**Task statement**
For the entries that follow, retype exactly the lines from the one containing "63: (278, 223, 3.53)" to the one containing "50: (644, 114, 4.12)", inclusive, and only those. Images stay out of the copy.

**Records provided**
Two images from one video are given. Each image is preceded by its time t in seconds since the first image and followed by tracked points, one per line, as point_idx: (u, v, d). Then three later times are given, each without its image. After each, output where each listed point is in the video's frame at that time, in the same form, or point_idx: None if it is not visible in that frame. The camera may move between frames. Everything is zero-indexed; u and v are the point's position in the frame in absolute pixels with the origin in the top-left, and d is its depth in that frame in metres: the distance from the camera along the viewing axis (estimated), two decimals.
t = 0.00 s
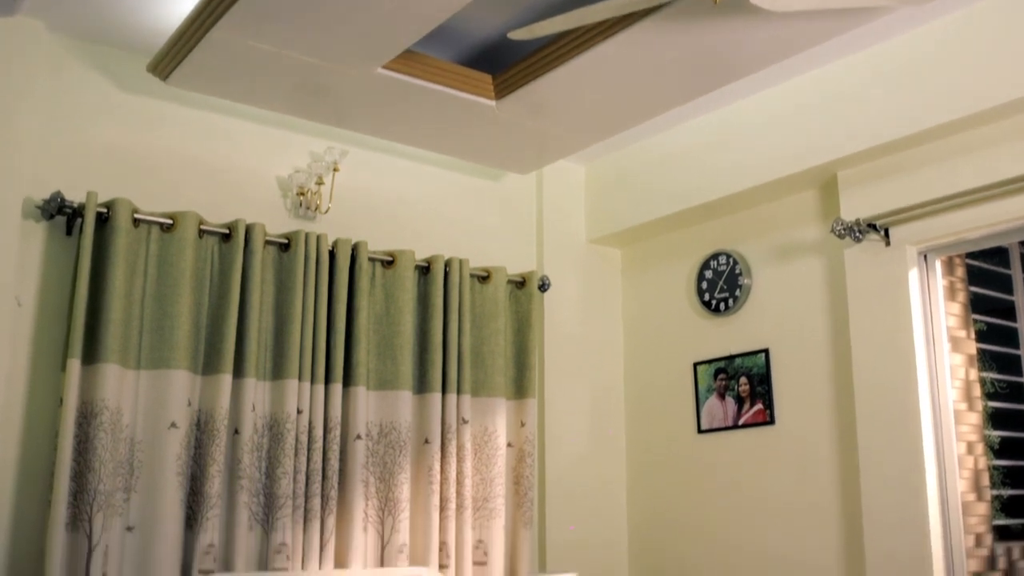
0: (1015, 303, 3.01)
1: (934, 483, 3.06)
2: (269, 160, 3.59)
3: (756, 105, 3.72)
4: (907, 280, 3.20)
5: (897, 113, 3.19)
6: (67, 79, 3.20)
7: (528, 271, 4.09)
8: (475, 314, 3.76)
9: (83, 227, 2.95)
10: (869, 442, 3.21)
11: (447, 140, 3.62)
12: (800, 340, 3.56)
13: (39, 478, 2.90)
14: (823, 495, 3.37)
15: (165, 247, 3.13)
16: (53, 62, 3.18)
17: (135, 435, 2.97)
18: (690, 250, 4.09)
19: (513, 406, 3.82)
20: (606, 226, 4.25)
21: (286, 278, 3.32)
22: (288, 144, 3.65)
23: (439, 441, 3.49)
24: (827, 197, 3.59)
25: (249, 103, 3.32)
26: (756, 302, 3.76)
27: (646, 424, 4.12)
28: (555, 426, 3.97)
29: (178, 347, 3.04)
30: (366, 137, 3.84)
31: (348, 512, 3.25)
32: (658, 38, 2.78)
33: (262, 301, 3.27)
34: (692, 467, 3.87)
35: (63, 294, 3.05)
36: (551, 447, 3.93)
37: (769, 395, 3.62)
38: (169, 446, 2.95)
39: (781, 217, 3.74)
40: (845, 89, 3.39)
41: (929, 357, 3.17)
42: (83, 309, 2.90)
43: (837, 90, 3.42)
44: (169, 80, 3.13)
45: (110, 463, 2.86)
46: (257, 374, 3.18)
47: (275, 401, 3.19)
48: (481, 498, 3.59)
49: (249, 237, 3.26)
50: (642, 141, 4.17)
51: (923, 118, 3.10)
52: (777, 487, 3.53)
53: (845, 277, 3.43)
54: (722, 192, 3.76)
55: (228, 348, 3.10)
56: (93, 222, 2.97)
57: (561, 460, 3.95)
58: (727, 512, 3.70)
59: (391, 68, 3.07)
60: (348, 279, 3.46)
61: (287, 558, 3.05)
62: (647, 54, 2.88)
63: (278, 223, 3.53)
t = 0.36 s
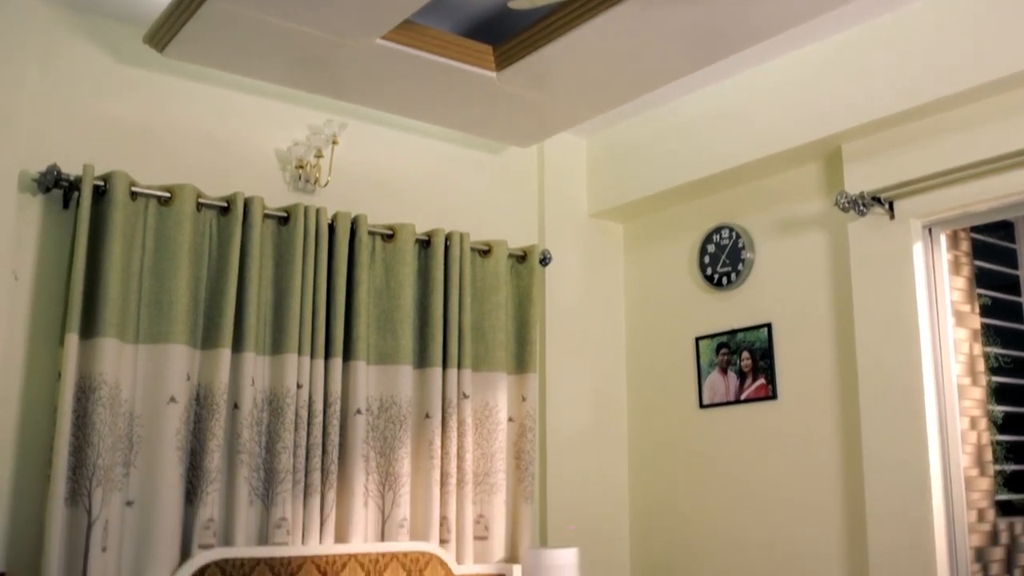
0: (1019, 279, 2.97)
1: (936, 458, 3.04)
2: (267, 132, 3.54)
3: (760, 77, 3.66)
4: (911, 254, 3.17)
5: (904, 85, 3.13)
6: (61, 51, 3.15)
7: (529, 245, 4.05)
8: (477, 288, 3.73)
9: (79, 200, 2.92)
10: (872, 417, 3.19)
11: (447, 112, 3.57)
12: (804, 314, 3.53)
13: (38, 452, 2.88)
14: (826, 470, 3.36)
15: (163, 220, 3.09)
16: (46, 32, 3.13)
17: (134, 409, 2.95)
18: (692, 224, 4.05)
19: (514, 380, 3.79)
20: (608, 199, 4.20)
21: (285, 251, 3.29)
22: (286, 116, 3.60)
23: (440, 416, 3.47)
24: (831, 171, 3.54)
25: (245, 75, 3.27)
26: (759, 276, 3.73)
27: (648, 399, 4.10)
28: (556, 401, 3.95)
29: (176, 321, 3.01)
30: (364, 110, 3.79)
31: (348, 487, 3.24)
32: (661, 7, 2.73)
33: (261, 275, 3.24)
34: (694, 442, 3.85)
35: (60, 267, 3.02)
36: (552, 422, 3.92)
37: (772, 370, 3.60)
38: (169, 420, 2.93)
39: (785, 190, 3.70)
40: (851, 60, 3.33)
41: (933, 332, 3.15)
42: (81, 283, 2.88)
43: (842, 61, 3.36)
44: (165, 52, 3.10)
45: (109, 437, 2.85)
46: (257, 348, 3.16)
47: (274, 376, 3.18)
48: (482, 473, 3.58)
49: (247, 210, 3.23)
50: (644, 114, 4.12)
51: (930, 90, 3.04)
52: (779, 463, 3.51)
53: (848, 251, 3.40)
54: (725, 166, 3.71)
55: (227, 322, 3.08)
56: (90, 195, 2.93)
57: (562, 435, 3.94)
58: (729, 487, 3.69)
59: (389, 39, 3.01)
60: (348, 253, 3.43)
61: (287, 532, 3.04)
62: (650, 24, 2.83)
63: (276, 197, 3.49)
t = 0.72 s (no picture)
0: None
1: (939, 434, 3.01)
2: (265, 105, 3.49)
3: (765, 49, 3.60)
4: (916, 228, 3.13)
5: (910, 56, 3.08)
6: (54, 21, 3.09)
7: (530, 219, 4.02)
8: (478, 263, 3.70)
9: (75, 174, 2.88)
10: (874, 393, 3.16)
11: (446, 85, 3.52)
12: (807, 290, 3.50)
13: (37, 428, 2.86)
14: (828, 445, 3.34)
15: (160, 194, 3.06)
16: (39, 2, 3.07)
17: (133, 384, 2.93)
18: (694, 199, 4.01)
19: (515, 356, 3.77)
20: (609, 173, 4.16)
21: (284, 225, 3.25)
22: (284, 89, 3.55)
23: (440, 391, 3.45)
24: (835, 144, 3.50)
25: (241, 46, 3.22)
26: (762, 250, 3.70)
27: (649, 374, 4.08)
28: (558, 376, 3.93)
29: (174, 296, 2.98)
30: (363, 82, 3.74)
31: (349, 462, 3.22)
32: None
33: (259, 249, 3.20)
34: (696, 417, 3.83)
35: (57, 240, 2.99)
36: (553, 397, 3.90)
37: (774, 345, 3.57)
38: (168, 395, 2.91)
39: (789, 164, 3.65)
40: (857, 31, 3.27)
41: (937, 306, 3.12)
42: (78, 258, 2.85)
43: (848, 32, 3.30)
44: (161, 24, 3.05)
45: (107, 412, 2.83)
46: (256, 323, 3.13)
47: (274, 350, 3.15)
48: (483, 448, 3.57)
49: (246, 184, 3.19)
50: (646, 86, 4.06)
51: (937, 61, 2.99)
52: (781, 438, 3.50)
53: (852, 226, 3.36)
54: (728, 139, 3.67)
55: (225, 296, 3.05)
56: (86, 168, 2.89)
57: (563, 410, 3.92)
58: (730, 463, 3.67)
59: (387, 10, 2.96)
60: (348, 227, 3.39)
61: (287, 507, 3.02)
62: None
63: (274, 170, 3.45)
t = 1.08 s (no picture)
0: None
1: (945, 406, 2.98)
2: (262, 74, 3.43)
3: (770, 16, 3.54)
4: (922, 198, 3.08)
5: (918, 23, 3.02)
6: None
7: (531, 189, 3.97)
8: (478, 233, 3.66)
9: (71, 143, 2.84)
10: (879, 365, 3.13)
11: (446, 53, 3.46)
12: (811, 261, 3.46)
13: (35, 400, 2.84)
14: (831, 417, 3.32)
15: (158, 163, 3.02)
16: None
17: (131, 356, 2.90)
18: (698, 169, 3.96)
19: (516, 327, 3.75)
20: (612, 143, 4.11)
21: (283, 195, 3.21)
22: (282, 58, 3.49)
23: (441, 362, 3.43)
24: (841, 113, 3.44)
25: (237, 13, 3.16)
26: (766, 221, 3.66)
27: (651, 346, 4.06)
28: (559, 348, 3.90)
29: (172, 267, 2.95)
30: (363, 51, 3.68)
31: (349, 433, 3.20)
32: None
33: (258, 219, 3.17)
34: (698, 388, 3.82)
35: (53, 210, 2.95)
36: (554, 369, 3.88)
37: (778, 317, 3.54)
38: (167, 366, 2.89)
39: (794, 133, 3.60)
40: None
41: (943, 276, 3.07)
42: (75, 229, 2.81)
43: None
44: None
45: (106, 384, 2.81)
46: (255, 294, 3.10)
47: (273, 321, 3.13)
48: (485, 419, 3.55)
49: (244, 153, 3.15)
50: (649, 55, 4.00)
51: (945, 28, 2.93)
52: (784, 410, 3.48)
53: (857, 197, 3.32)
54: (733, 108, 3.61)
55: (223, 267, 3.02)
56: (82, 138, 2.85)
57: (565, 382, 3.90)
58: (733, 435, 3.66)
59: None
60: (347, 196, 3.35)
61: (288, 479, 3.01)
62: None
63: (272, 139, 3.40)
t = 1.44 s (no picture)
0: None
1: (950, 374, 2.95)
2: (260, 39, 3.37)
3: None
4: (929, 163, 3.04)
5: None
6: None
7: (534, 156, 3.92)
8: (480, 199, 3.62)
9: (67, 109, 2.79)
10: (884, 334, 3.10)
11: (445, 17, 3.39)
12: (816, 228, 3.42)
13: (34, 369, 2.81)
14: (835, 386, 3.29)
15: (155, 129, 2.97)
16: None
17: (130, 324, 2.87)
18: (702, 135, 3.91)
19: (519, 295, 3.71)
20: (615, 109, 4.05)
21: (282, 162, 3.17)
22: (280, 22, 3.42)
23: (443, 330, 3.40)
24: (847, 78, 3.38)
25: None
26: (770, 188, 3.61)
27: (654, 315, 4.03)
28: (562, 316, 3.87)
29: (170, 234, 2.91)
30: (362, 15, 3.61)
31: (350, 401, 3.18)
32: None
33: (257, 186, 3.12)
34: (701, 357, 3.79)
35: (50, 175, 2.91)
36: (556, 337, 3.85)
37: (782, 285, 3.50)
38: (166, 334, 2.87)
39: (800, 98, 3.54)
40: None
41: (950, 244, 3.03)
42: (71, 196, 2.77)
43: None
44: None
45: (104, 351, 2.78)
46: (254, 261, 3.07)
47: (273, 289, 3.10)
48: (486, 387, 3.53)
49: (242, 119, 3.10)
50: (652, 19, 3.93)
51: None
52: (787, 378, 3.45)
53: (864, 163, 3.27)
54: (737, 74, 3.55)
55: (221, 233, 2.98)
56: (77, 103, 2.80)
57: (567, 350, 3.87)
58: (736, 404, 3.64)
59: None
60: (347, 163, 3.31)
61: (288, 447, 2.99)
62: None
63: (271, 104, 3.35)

**Task output**
63: (278, 223, 3.53)
t = 0.36 s
0: (1019, 279, 2.97)
1: (936, 458, 3.04)
2: (267, 132, 3.54)
3: (760, 77, 3.66)
4: (911, 254, 3.17)
5: (904, 85, 3.13)
6: (61, 51, 3.15)
7: (529, 245, 4.05)
8: (477, 288, 3.73)
9: (79, 200, 2.92)
10: (872, 417, 3.19)
11: (447, 112, 3.57)
12: (804, 314, 3.53)
13: (38, 452, 2.88)
14: (826, 470, 3.36)
15: (163, 220, 3.09)
16: (46, 32, 3.13)
17: (134, 409, 2.95)
18: (692, 224, 4.05)
19: (514, 380, 3.79)
20: (608, 199, 4.20)
21: (285, 251, 3.29)
22: (286, 116, 3.60)
23: (440, 416, 3.47)
24: (831, 171, 3.54)
25: (245, 75, 3.27)
26: (759, 276, 3.73)
27: (648, 399, 4.10)
28: (556, 401, 3.95)
29: (176, 321, 3.01)
30: (364, 110, 3.79)
31: (348, 487, 3.24)
32: (661, 7, 2.73)
33: (261, 275, 3.24)
34: (694, 442, 3.85)
35: (60, 267, 3.02)
36: (552, 422, 3.92)
37: (772, 370, 3.60)
38: (169, 420, 2.93)
39: (785, 190, 3.70)
40: (851, 60, 3.33)
41: (933, 332, 3.15)
42: (81, 283, 2.88)
43: (842, 61, 3.36)
44: (165, 52, 3.10)
45: (109, 437, 2.85)
46: (257, 348, 3.16)
47: (274, 376, 3.18)
48: (482, 473, 3.58)
49: (247, 210, 3.23)
50: (644, 114, 4.12)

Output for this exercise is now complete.